• [TEXTE PROPOSÉ]:
━━━━━━━━━━━━━━━━
Si l'on regarde trois décisions de la Cour européenne des droits de l'homme portant sur l'interdiction du voile islamique à l'université en Turquie, sur l'interdiction du crucifix à l'université en Italie ou sur l'interdiction du voile intégral dans l'espace public en France, nous voyons que ces décisions résultent simplement d'un rapport de force. La Cour a probablement plié parce qu'elle savait qu'il y aurait une résistance politique nationale. Par une réaction déterminée face à certaines dérives et par le respect scrupuleux de la jurisprudence quand les intérêts essentiels ne sont pas en jeu, la France pourrait faire évoluer les choses en Europe.
Je voudrais terminer en disant que le renforcement de la démocratie passe également par un recours banalisé, ou plus fréquent, au référendum, avec les garanties qui s'imposent. En effet, c'est le seul moment où il y a un lien direct entre le vote du citoyen et la décision prise. Cela peut redonner confiance au citoyen en la politique.
M. Dominique Rousseau, professeur à l'École de droit de la Sorbonne de l'Université Paris I Panthéon-Sorbonne. - Merci, Monsieur le président, je suis très honoré d'être auditionné par votre mission d'information. C'est toujours un plaisir pour un universitaire de partager ses analyses avec les représentants de la Nation.
Je voudrais intervenir sur un autre angle que mes collègues en soumettant à votre réflexion trois interrogations principales. Quels sont les rapports entre État de droit et démocratie ? Les droits de l'homme sont-ils antidémocratiques ? Les juges en font-ils trop dans la protection des droits ?
━━━━━━━━━━━━━━━━
• [EXTRAITS DE DONNÉES]:

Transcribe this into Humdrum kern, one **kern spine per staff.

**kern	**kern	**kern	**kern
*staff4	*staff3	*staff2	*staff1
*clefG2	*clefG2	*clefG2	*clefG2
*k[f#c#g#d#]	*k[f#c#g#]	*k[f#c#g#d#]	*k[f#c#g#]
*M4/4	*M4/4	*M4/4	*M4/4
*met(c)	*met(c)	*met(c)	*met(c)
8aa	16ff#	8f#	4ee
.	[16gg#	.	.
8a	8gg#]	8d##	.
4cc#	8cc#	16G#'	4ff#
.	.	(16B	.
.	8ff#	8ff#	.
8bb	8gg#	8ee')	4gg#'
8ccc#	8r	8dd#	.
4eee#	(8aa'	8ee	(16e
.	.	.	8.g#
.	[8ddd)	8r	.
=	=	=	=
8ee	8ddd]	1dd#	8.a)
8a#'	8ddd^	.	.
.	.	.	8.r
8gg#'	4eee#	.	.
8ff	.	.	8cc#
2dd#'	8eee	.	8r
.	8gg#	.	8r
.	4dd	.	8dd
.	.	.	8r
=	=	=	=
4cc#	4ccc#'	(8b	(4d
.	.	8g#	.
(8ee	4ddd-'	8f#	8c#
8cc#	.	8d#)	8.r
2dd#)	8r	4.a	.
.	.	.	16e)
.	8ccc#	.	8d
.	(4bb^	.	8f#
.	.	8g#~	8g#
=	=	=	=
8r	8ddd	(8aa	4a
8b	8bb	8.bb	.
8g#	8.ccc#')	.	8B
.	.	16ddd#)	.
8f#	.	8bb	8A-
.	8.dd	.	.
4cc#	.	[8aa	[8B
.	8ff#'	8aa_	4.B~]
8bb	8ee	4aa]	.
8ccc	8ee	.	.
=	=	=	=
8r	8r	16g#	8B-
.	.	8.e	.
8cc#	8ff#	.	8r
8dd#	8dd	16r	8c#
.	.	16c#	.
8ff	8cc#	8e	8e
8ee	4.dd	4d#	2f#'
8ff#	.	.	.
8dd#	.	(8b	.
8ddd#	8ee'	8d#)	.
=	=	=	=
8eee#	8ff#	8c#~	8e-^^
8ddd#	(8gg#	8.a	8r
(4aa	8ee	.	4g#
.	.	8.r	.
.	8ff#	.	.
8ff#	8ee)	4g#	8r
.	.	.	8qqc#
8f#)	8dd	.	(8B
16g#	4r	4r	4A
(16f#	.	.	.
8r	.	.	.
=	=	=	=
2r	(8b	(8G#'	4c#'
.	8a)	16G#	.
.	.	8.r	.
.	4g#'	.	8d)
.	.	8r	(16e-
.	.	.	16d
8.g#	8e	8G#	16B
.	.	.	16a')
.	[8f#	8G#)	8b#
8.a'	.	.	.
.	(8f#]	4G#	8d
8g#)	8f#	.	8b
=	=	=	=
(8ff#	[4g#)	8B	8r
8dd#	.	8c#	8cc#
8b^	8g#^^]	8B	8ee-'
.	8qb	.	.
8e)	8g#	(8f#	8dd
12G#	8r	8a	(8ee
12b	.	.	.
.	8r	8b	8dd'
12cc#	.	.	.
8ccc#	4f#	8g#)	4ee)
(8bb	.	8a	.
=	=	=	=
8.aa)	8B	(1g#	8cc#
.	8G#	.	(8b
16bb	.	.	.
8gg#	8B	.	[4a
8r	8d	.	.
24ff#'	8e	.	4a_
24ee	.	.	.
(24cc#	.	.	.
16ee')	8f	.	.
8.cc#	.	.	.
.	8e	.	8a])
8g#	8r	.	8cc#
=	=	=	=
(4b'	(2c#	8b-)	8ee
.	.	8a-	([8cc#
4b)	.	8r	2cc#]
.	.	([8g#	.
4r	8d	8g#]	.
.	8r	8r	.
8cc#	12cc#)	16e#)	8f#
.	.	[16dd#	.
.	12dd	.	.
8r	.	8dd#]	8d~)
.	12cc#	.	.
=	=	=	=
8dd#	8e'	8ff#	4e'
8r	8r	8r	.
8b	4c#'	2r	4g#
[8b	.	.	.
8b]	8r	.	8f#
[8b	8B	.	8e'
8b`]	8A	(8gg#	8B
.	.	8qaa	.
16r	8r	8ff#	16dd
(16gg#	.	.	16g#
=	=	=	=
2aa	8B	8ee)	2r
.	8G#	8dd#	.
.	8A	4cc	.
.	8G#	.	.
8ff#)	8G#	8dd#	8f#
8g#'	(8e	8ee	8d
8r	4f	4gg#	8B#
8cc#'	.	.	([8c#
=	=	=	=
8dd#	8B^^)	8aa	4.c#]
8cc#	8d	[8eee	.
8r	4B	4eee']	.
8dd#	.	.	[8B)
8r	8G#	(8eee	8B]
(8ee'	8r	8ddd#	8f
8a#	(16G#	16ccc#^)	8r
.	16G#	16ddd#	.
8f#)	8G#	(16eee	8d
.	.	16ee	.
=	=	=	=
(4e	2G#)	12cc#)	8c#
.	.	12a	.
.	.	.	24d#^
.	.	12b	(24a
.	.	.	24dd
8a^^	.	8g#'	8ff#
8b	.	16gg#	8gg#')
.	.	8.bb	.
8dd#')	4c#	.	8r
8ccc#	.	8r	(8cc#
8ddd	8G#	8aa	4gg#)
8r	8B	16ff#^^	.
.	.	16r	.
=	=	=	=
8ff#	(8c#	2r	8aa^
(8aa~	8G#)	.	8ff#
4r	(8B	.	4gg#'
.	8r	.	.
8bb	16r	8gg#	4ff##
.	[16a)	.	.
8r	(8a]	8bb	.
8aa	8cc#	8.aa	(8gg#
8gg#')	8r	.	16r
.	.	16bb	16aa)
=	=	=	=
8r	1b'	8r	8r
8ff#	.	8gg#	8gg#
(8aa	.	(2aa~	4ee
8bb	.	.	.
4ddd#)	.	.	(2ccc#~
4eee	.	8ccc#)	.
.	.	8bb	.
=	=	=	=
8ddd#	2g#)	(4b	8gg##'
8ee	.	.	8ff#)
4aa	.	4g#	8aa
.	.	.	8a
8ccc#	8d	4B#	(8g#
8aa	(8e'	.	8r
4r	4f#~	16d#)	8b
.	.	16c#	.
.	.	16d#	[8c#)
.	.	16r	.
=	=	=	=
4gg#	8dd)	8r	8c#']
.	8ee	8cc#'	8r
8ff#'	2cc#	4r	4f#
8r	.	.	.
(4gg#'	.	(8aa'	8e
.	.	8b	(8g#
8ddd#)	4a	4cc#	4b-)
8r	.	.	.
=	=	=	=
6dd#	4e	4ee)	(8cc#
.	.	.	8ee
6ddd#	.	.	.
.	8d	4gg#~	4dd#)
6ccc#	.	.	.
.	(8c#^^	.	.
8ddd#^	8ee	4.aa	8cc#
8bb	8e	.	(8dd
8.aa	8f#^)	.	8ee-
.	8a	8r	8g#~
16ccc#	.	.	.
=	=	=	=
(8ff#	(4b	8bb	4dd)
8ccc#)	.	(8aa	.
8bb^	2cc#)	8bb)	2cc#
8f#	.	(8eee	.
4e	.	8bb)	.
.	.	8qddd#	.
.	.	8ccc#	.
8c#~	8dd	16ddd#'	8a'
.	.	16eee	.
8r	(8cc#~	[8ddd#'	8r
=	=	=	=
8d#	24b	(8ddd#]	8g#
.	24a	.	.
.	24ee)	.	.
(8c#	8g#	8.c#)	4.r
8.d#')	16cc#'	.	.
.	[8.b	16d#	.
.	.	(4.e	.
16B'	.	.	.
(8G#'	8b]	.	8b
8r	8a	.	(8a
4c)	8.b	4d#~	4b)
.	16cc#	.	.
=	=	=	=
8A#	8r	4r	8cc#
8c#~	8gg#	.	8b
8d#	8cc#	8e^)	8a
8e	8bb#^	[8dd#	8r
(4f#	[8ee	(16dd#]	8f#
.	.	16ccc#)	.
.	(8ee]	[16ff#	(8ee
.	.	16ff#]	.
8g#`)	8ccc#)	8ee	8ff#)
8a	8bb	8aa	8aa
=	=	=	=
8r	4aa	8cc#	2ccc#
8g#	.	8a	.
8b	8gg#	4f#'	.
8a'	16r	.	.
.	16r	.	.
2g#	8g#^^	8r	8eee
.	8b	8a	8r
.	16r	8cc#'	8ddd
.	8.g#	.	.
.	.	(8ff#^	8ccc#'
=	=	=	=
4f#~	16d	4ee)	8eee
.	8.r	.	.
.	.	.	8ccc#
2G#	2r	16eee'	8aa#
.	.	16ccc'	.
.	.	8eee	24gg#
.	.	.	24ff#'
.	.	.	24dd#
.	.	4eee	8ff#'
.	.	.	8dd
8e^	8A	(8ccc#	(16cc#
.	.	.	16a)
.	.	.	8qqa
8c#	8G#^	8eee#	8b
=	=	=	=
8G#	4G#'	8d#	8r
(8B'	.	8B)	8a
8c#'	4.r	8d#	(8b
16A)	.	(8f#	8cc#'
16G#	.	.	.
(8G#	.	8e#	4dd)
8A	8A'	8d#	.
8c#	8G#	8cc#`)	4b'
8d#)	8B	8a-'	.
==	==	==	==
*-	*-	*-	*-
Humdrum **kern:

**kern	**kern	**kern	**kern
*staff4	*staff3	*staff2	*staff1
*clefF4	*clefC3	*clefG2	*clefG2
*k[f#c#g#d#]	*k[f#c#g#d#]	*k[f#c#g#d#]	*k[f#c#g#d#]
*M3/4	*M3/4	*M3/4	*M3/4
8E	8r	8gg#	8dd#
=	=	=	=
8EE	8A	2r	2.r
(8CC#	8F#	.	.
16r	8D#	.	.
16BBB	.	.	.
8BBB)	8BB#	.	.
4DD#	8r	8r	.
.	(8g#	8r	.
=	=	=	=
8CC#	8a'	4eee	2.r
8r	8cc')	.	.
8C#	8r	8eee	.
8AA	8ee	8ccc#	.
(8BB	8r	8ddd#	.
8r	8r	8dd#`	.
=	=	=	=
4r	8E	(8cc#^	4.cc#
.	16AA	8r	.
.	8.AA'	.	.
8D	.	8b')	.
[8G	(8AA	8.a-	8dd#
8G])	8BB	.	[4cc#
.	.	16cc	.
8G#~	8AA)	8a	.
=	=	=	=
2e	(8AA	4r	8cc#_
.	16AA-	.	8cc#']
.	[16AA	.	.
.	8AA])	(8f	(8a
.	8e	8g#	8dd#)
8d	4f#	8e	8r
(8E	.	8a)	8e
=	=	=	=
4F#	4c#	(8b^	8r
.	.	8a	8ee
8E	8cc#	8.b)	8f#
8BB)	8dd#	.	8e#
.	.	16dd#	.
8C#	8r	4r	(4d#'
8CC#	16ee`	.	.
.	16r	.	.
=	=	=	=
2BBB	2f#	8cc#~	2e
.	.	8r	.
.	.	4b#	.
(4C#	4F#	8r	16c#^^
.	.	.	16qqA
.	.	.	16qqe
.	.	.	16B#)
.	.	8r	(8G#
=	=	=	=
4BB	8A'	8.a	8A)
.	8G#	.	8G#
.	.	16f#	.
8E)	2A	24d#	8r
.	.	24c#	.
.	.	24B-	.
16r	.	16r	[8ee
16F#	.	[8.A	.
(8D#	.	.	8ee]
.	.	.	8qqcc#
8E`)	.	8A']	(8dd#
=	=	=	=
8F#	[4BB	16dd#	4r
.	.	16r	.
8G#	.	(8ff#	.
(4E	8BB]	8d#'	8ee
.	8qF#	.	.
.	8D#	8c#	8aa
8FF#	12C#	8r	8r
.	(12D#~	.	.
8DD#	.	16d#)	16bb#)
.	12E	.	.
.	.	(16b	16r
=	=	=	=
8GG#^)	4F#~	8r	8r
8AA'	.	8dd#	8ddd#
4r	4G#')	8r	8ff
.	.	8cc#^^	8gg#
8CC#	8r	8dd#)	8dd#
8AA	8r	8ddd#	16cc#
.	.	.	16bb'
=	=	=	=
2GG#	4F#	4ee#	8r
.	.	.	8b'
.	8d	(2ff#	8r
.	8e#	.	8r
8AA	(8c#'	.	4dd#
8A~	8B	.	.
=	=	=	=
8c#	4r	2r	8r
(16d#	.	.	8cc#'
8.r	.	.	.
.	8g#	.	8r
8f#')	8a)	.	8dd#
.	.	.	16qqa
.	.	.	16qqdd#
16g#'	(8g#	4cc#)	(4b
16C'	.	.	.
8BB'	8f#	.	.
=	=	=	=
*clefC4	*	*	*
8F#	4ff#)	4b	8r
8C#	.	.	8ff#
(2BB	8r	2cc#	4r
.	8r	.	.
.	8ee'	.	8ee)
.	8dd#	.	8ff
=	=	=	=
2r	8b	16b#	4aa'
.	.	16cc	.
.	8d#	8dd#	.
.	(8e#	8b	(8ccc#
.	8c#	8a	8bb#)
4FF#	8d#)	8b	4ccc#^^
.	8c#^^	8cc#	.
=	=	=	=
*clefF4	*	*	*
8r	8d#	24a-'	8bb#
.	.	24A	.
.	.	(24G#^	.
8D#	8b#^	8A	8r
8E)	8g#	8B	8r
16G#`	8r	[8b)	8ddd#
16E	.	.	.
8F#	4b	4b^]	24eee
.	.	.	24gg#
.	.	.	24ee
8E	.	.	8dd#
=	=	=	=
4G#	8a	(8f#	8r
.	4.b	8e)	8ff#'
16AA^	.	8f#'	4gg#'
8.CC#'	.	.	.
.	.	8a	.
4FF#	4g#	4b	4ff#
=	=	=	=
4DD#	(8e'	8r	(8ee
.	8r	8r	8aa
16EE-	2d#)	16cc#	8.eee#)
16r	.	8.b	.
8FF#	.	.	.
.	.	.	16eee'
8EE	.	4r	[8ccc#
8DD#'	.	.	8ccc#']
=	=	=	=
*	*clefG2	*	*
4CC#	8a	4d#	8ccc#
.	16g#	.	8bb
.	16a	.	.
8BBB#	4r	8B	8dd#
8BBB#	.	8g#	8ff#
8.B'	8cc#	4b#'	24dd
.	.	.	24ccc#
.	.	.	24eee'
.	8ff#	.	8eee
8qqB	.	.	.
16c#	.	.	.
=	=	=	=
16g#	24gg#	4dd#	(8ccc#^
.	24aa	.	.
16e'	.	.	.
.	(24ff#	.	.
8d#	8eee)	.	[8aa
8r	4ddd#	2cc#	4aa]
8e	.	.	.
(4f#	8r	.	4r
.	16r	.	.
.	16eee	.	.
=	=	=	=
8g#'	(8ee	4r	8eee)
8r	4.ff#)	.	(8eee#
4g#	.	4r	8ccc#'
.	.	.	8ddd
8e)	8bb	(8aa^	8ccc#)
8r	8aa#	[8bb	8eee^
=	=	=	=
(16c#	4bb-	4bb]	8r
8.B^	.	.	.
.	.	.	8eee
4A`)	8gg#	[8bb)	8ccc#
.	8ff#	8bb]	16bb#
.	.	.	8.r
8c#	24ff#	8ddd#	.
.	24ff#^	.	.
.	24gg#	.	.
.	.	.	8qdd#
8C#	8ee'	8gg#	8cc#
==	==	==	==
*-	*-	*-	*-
━━━━━━━━━━━━━━━━
• [DÉFI]: Recopiez fidèlement, dans le texte proposé, le passage allant de « Je voudrais terminer » jusqu'à « en la politique. ».

• [RÉPONSE ATTENDUE]:
Je voudrais terminer en disant que le renforcement de la démocratie passe également par un recours banalisé, ou plus fréquent, au référendum, avec les garanties qui s'imposent. En effet, c'est le seul moment où il y a un lien direct entre le vote du citoyen et la décision prise. Cela peut redonner confiance au citoyen en la politique.